Prof. Ting graduated from National Taiwan University and received his Ph.D. from the University of Washington at Seattle in 1972. Tutored by eminent scholars such as T'ung-he Tung, Paul Serruys and Fang-kuei Li, Prof. Ting specializes in Chinese dialectology and the phonological history of Chinese. He has exerted great influence on the development of Chinese linguistics as a field by (a) fusing both traditional Chinese scholarship, new fieldwork data and modern linguistics of the West, and (b) holding three important posts, namely (i) Acting Director (1981-85) and then Director (1985-89), Institute of Philology and History, Academia Sinica; (ii) first Professor (1989-94) and then Agassiz Professor of Chinese Linguistics (1994-98) at UC Berkeley; and (iii) Dean of Humanities and Social Science (1996-2004), Hong Kong University of Science and Technology. Prof.

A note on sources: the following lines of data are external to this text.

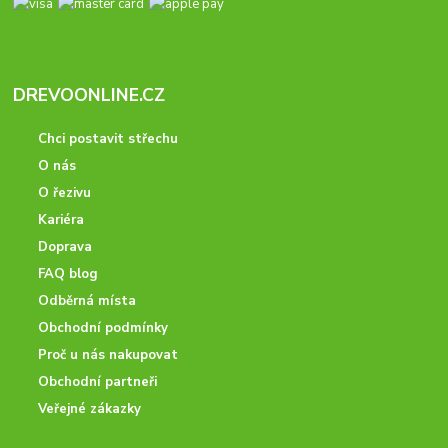
DREVOONLINE.CZ
Chci postavit střechu
O nás
O řezivu
Kariéra
Doprava
FAQ blog
Odběrná místa
Obchodní podmínky
Proč u nás nakupovat
Obchodní partneři
Veřejné zákazky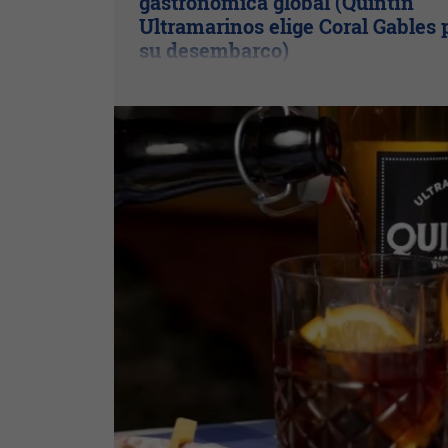
gastronómica global (Quintín
Ultramarinos elige Coral Gables 
su desembarco)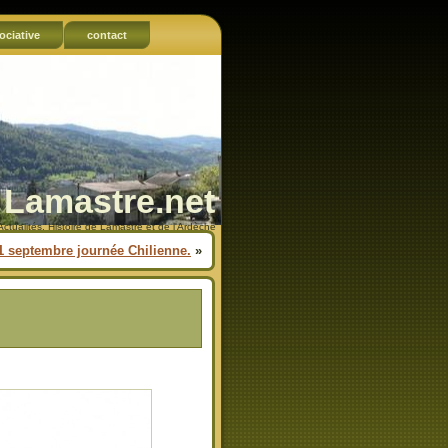
ociative
contact
Lamastre.net
Actualités, Histoire de Lamastre et de l'Ardèche
1 septembre journée Chilienne.
»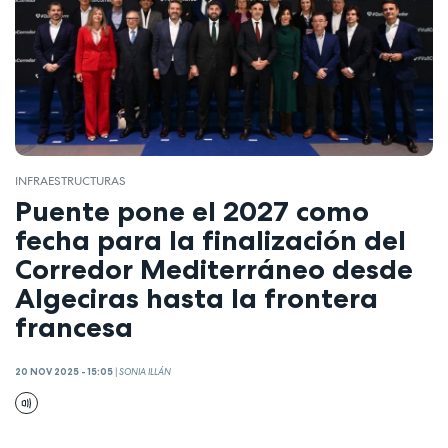
INFRAESTRUCTURAS
Puente pone el 2027 como
fecha para la finalización del
Corredor Mediterráneo desde
Algeciras hasta la frontera
francesa
20 NOV 2025 - 15:05
|
SONIA ILLÁN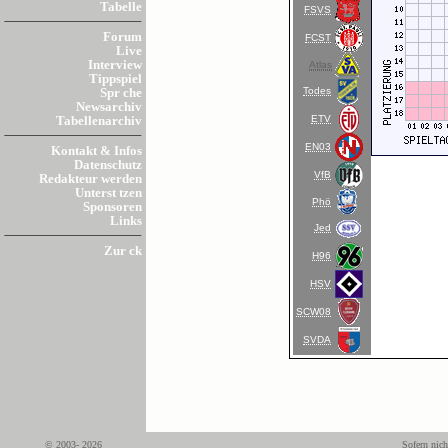
Tabelle
FSVS
Forum
FCST
Live
Interview
Atlas
Tippspiel
Todes
Spr che
Newsarchiv
ETV
Tabellenarchiv
EN03
Kontakt & Infos
Datenschutz
VfB
Redakteur werden
Unterst tzen
Phö
Sponsoren
Links
Jed
Zur ck
H96
HSV
SCW08
SVDA
© 2003- 2026
Sofern nich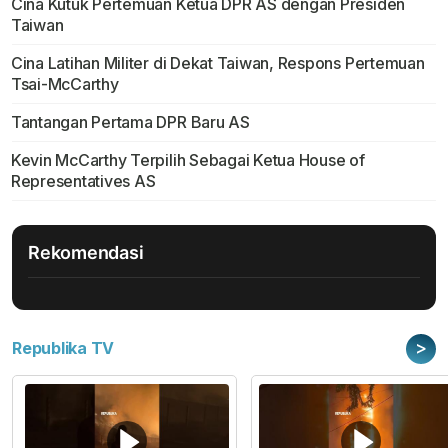
Cina Kutuk Pertemuan Ketua DPR AS dengan Presiden
Taiwan
Cina Latihan Militer di Dekat Taiwan, Respons Pertemuan
Tsai-McCarthy
Tantangan Pertama DPR Baru AS
Kevin McCarthy Terpilih Sebagai Ketua House of
Representatives AS
Rekomendasi
>
Republika TV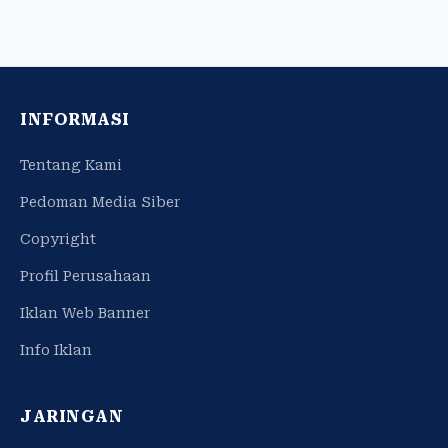
INFORMASI
Tentang Kami
Pedoman Media Siber
Copyright
Profil Perusahaan
Iklan Web Banner
Info Iklan
JARINGAN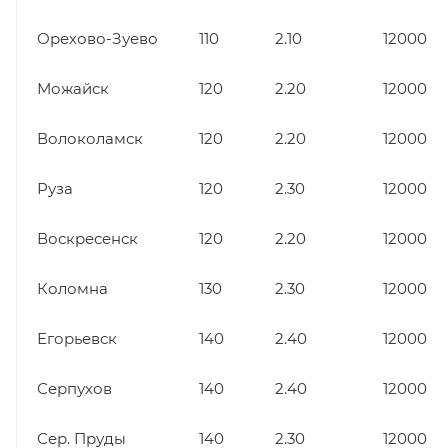
Орехово-Зуево
110
2.10
12000
Можайск
120
2.20
12000
Волоколамск
120
2.20
12000
Руза
120
2.30
12000
Воскресенск
120
2.20
12000
Коломна
130
2.30
12000
Егорьевск
140
2.40
12000
Серпухов
140
2.40
12000
Сер. Пруды
140
2.30
12000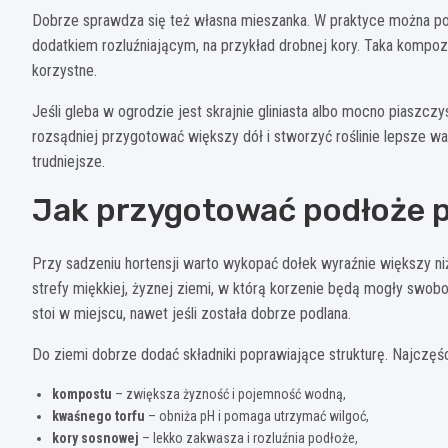
Dobrze sprawdza się też własna mieszanka. W praktyce można 
dodatkiem rozluźniającym, na przykład drobnej kory. Taka kompozyc
korzystne.
Jeśli gleba w ogrodzie jest skrajnie gliniasta albo mocno piaszczys
rozsądniej przygotować większy dół i stworzyć roślinie lepsze w
trudniejsze.
Jak przygotować podłoże 
Przy sadzeniu hortensji warto wykopać dołek wyraźnie większy niż
strefy miękkiej, żyznej ziemi, w którą korzenie będą mogły swob
stoi w miejscu, nawet jeśli została dobrze podlana.
Do ziemi dobrze dodać składniki poprawiające strukturę. Najczęś
kompostu
– zwiększa żyzność i pojemność wodną,
kwaśnego torfu
– obniża pH i pomaga utrzymać wilgoć,
kory sosnowej
– lekko zakwasza i rozluźnia podłoże,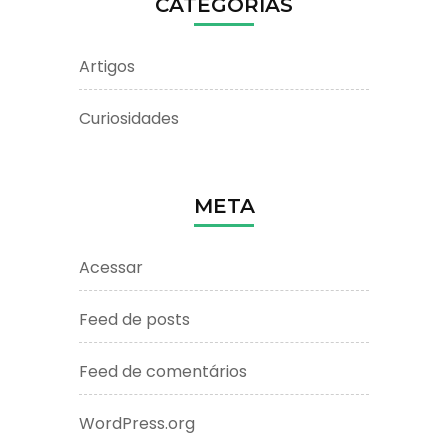
CATEGORIAS
Artigos
Curiosidades
META
Acessar
Feed de posts
Feed de comentários
WordPress.org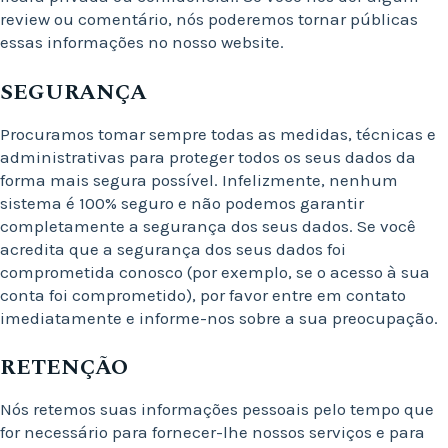
review ou comentário, nós poderemos tornar públicas
essas informações no nosso website.
SEGURANÇA
Procuramos tomar sempre todas as medidas, técnicas e
administrativas para proteger todos os seus dados da
forma mais segura possível. Infelizmente, nenhum
sistema é 100% seguro e não podemos garantir
completamente a segurança dos seus dados. Se você
acredita que a segurança dos seus dados foi
comprometida conosco (por exemplo, se o acesso à sua
conta foi comprometido), por favor entre em contato
imediatamente e informe-nos sobre a sua preocupação.
RETENÇÃO
Nós retemos suas informações pessoais pelo tempo que
for necessário para fornecer-lhe nossos serviços e para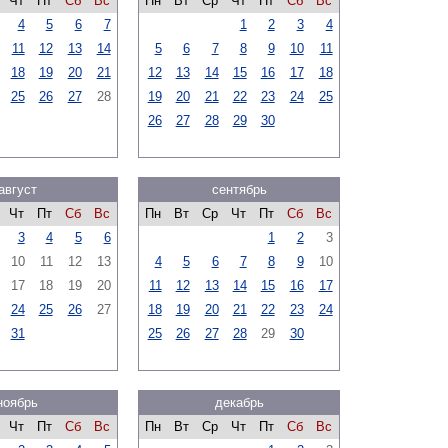
Чт
Пт
Сб
Вс
Пн
Вт
Ср
Чт
Пт
Сб
Вс
4
5
6
7
1
2
3
4
11
12
13
14
5
6
7
8
9
10
11
18
19
20
21
12
13
14
15
16
17
18
25
26
27
28
19
20
21
22
23
24
25
26
27
28
29
30
август
сентябрь
Чт
Пт
Сб
Вс
Пн
Вт
Ср
Чт
Пт
Сб
Вс
3
4
5
6
1
2
3
10
11
12
13
4
5
6
7
8
9
10
17
18
19
20
11
12
13
14
15
16
17
24
25
26
27
18
19
20
21
22
23
24
31
25
26
27
28
29
30
ноябрь
декабрь
Чт
Пт
Сб
Вс
Пн
Вт
Ср
Чт
Пт
Сб
Вс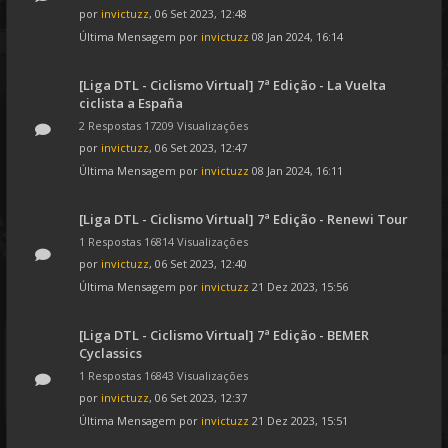
por
invictuzz
, 06 Set 2023, 12:48
Última Mensagem por
invictuzz
08 Jan 2024, 16:14
[Liga DTL - Ciclismo Virtual] 7ª Edição - La Vuelta
ciclista a España
2 Respostas 17209 Visualizações
por
invictuzz
, 06 Set 2023, 12:47
Última Mensagem por
invictuzz
08 Jan 2024, 16:11
[Liga DTL - Ciclismo Virtual] 7ª Edição - Renewi Tour
1 Respostas 16814 Visualizações
por
invictuzz
, 06 Set 2023, 12:40
Última Mensagem por
invictuzz
21 Dez 2023, 15:56
[Liga DTL - Ciclismo Virtual] 7ª Edição - BEMER
Cyclassics
1 Respostas 16843 Visualizações
por
invictuzz
, 06 Set 2023, 12:37
Última Mensagem por
invictuzz
21 Dez 2023, 15:51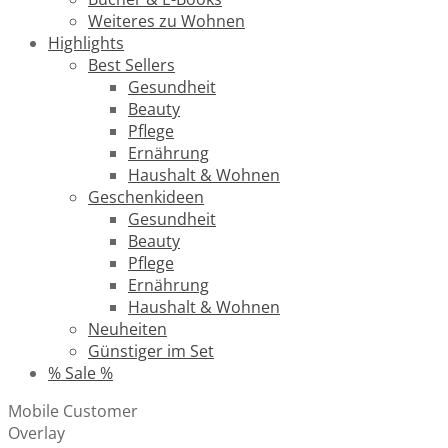
Weiteres zu Wohnen
Highlights
Best Sellers
Gesundheit
Beauty
Pflege
Ernährung
Haushalt & Wohnen
Geschenkideen
Gesundheit
Beauty
Pflege
Ernährung
Haushalt & Wohnen
Neuheiten
Günstiger im Set
% Sale %
Mobile Customer
Overlay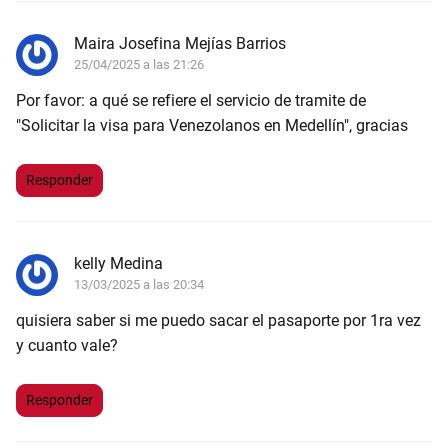
Maira Josefina Mejías Barrios
25/04/2025 a las 21:26
Por favor: a qué se refiere el servicio de tramite de
"Solicitar la visa para Venezolanos en Medellín", gracias
Responder
kelly Medina
13/03/2025 a las 20:34
quisiera saber si me puedo sacar el pasaporte por 1ra vez
y cuanto vale?
Responder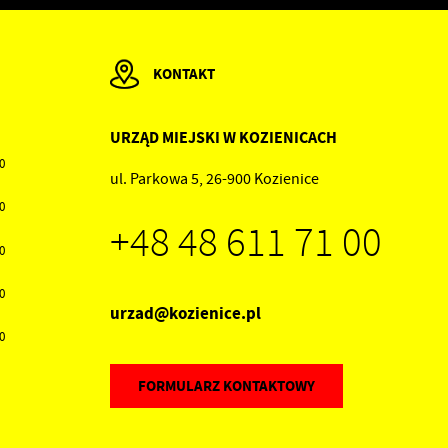
KONTAKT
ów
URZĄD MIEJSKI W KOZIENICACH
00
ul. Parkowa 5, 26-900 Kozienice
30
+48 48 611 71 00
30
30
urzad@kozienice.pl
30
FORMULARZ KONTAKTOWY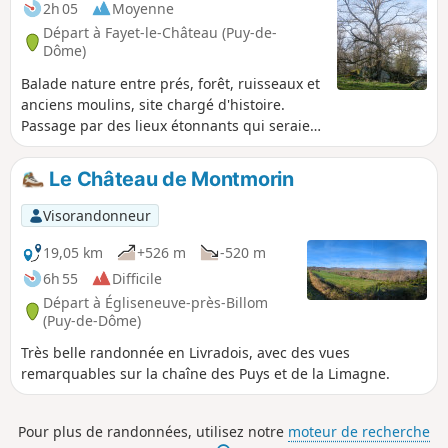
2h 05
Moyenne
Départ à Fayet-le-Château (Puy-de-
Dôme)
Balade nature entre prés, forêt, ruisseaux et
anciens moulins, site chargé d'histoire.
Passage par des lieux étonnants qui seraient
liés à des observations et rassemblements
druidiques.
Le Château de Montmorin
Visorandonneur
19,05 km
+526 m
-520 m
6h 55
Difficile
Départ à Égliseneuve-près-Billom
(Puy-de-Dôme)
Très belle randonnée en Livradois, avec des vues
remarquables sur la chaîne des Puys et de la Limagne.
Pour plus de randonnées, utilisez notre
moteur de recherche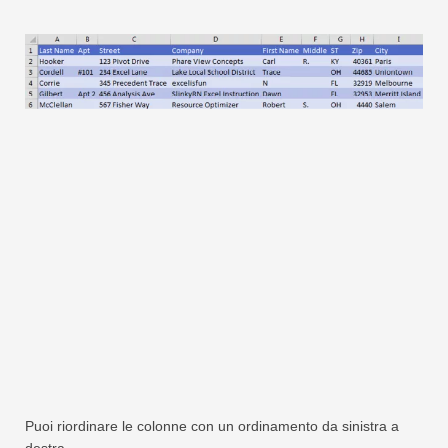
Swift
Tabella pivot
TechTV
Puoi riordinare le colonne con un ordinamento da sinistra a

Ting is also an Academician of Academia Sinica (elected 1986) and an Honorary Member of the Linguistic Society of America (elected 2000).
 
     
 

STEPHEN WEST (Chinese Literature)

 
 

Professor Stephen H. West received his Ph.D. degree from the University of Michigan in 1972. He began his teaching career at the University of Arizona (1972-85) before joining the Berkeley faculty in 1986. He teaches courses in the prose and poetry of late medieval China (the Song and Yuan dynasties), urban literature of the 12th-13th century, and early Chinese drama. His research specialties are in early Chinese theater, urban culture of the late medieval period, and cultural history of the same period.